Anyone who follows this show realized Jax would escape the compromising situation he’d unknowingly walked right into, that Damon Pope’s (Harold Perrineau) request to Leroy’s replacement wouldn’t go forward as expected. It’s not that I’m taking issue with, but the way it was handled. This was all to relay to Jax and the club that Pope controls who lives and dies? Convenient. Then he lets Tig live, killing his daughter instead? Again, convenient.
Admittedly, it makes sense that he would want to visit upon Tig the same suffering he experienced when Tig murdered his daughter, but in a series filled with them, the bait-and-switches are getting old. It didn’t help that Tig’s reaction to his daughter being burned alive felt unbelievably fake, even by “soap-opera” standards.
Still, flawed though it remains, Sons of Anarchy will always have its moments, and the season opener was no exception. In spite of its problems, it was a consistently entertaining hour of television, thanks in small part to the welcome return of that trademark Sons of Anarchy humor. “Who would attack your auto parts truck?” asks the sheriff. “Angry pirates,” quips Happy, a man of few, funny words.

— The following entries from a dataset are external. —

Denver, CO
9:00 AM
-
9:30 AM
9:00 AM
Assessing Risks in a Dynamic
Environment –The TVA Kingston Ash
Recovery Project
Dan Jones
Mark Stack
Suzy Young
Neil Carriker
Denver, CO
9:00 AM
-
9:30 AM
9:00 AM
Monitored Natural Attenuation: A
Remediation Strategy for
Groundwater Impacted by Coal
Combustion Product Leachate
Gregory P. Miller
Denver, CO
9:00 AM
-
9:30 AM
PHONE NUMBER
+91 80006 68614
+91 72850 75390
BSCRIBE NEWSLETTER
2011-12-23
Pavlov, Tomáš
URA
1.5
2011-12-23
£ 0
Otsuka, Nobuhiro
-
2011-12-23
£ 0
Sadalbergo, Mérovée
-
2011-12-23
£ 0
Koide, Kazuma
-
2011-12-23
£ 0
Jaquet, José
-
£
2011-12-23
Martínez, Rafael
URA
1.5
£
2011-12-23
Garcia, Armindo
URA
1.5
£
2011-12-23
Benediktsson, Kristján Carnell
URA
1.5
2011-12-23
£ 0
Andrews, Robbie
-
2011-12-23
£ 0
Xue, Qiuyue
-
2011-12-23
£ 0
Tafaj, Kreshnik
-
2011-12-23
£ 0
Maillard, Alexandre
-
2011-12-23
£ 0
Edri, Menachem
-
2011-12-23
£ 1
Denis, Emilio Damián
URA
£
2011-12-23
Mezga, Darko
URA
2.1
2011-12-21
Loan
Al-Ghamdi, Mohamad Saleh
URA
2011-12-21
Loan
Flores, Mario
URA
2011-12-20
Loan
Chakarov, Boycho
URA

On top of that, the episode adds fresh faces to the ranks. The new members, brought in from the disbanded Nomad charter, are expendables, bound to die in the pursuit of satisfying the viewers’ insatiable need for blood and carnage. Pope and Nero Padilla (Jimmy Smits), though, prove to make this season interesting, at the very least, with Pope’s cold, calculated manner vaguely reminiscent of the great Gus Fring from Breaking Bad and Nero a charming wild-card that looks to be an important piece of the puzzle, him now housing Jax and Chibs who, along with Tig, are wanted for murder by the police.
I only hope that extricating Jax from his newly taken position doesn’t result in the writers putting a temporary stopper on what is without a doubt the season’s most interesting storyline, which is how Jax and Opie will contend with having to let the murderer of their respective fathers live, or in them focusing too much on the new faces in favor of the old.
This is the last chance I’m giving you and Sons of Anarchy, Sutter, so don’t blow it.